Texte de l'exercice
++++++++++++++++++++

Livre biblique écrit lorsque le judaïsme a été confronté à une grave crise aux IIe et Ier siècles avant notre ère, en raison de son incapacité à entrer dans le courant dominant de la sagesse grecque. La défense du mode de vie juif est l’objectif de ce livre.
Contexte et nature. Le livre de la sagesse a été écrit en grec pour des juifs parlant grec. La grande colonie d’Alexandrie était probablement le public immédiat. Les persécutions politiques et l’oppression qui y étaient subies ont inspiré un juif anonyme, d’un esprit religieux profond, à défendre le judaïsme contre les attaques dont il faisait l’objet et à encourager ses coreligionnaires à la fidélité à cette sagesse qui donne un sens à la vie. Le prosélytisme n’échappe cependant pas à son intention (Wis 18.4). L’auteur écrit au nom du roi Salomon. Il s’agit d’une fiction littéraire destinée à donner de l’autorité au livre. S’adresser à ceux “qui jugent la terre” (1.1) et aux “rois” (6.1) fait partie du même procédé littéraire. Les rois sont en réalité ceux qui embrassent la sagesse divine ; cela conduit à un royaume (6.1). voir sagesse (dans la bible).
La connaissance de la philosophie grecque par l’auteur est apparente dans son utilisation de certains de ses termes. Alexandrie, où la sagesse grecque s’est épanouie, pourrait bien avoir fourni les connaissances philosophiques. Le contexte égyptien – préoccupation pour l’idolâtrie égyptienne et l’esclavage d’Israël avant l’Exode – indique également Alexandrie. L’original grec révèle un auteur capable d’écrire selon les normes rhétoriques d’Alexandrie. Le livre a été écrit vers 100 av. J.-C. ou au moins quelque temps peu après.

++++++++++++++++++++

Extrait des données
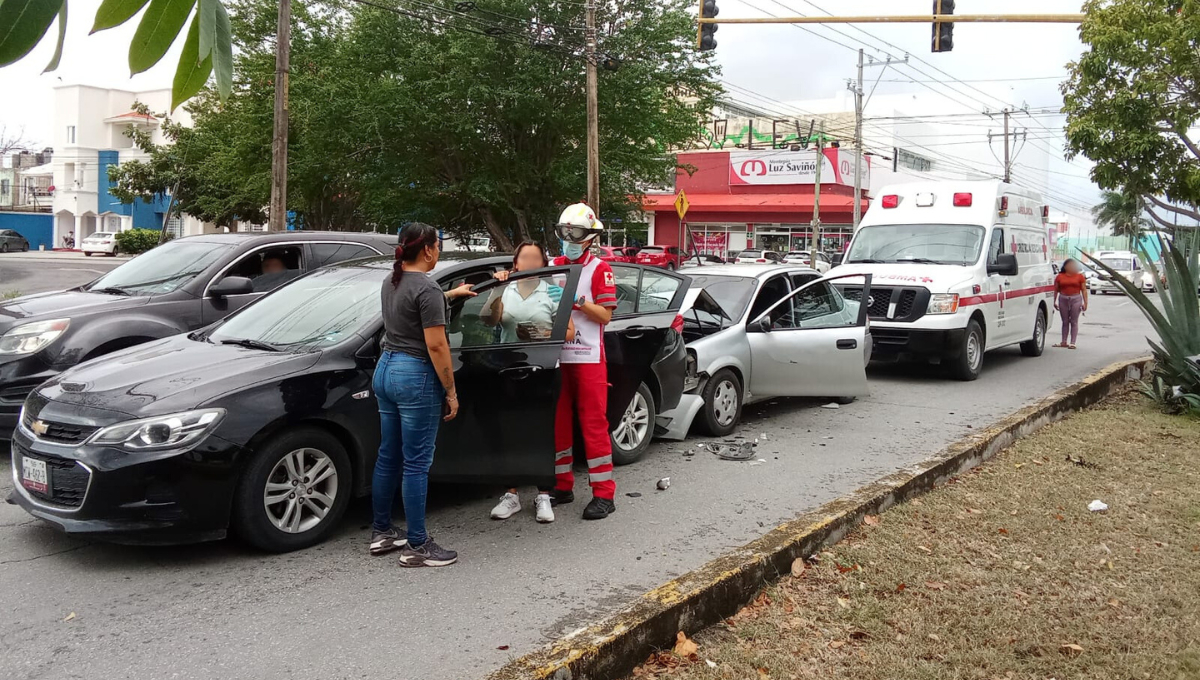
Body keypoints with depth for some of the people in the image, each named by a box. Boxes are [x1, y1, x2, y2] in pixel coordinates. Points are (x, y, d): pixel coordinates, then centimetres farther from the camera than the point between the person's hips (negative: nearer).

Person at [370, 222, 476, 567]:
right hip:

++++++++++++++++++++

Travail à faire
(1) Recopiez fidèlement, dans le texte sur le livre de la Sagesse, le passage qui commence par les mots contenant "Livre biblique écrit" et se termine par "de ce livre.".
(2) Selon le texte sur le livre de la Sagesse, dans quelle langue ce livre a-t-il été écrit ?

Vos réponses
(1)
Livre biblique écrit lorsque le judaïsme a été confronté à une grave crise aux IIe et Ier siècles avant notre ère, en raison de son incapacité à entrer dans le courant dominant de la sagesse grecque. La défense du mode de vie juif est l’objectif de ce livre.

(2) En grec.